The present invention is not limited to the preferred embodiments, but is capable of modification and variation in detail, and other embodiments, such as those described above, of making various modifications and equivalents will fall within the spirit and scope of the present invention.

Claims

1. A cell identification method of endocrine disease based on cell heterogeneity gene and pathway function is characterized in that: the endocrine disease cell identification method based on the cell heterogeneity gene and the pathway function comprises the following steps:

step 1, extracting cell associated gene characteristics;

step 2, amplifying cell-associated genes;

step 3, predicting a cell heterogeneity gene;

and 4, identifying the cell function of the endocrine disease.

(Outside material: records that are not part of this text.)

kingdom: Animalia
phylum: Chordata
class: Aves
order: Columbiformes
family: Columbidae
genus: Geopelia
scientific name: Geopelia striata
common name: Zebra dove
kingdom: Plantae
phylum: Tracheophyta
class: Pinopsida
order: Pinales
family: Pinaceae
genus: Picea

2. The method for identifying endocrine disease cells based on cell heterogeneity gene and pathway functions according to claim 1, wherein: the step of extracting the cell-associated gene characteristic in the step 1 comprises the following steps:

3. The method for identifying endocrine disease cells based on cell heterogeneity gene and pathway functions according to claim 1, wherein: step 2, constructing an integrated multi-target classification model by adopting a RAkEL frame based on a problem conversion method; raklel converts a multi-objective classification problem into a single-label classification problem by treating the label combination of the samples as a new single label, and the specific steps include:

in the formula (1), L represents a tag set, L ₁ Represents the 1 st tag, |L| represents the number of tags, N represents the number of genes, Y _i Representing the tag set corresponding to the ith gene;

Label _synthGene ＝{L ₁ ,L ₂ ,...,L _|L| } (2)，

F _syn ＝F _seed +r×(F _seed -F _ref ) (3)，

in the formula (3), r is a random number between (0, 1), and the sampleThe gene is characterized as F _seed Characterization of reference neighbor Gene node F _ref ；

4. The method for identifying endocrine disease cells based on cell heterogeneity gene and pathway functions according to claim 1, wherein: the step of predicting a cellular heterogeneity gene in step 3 comprises:

5. The method for identifying endocrine disease cells based on cell heterogeneity gene and pathway functions according to claim 1, wherein: after the cell-associated gene set is obtained in the step 4, integrating the cell-associated gene set and the cell genes in the original data set into a new cell-associated gene set, and carrying out KEGG (KEGG pathway-based enrichment analysis on the new gene set to obtain a pathway set related to each cell type; the result of the pathway enrichment analysis obtained by comparing the new cell gene set with the original cell gene set is expressed as the difference set between the two pathway setsWherein->And->The method respectively shows that a new cell-associated pathway can be identified by a pathway set obtained by enrichment analysis of the gene set identified by the invention in the ith cell type and the original gene set, and the cell function is finally embodied on a biological pathway related to cells, so that the cell function identification is carried out by analyzing endocrine disease pathway functions related to cell heterogeneity genes, and the pathway analysis method is realized by using an Enrich R package in R language.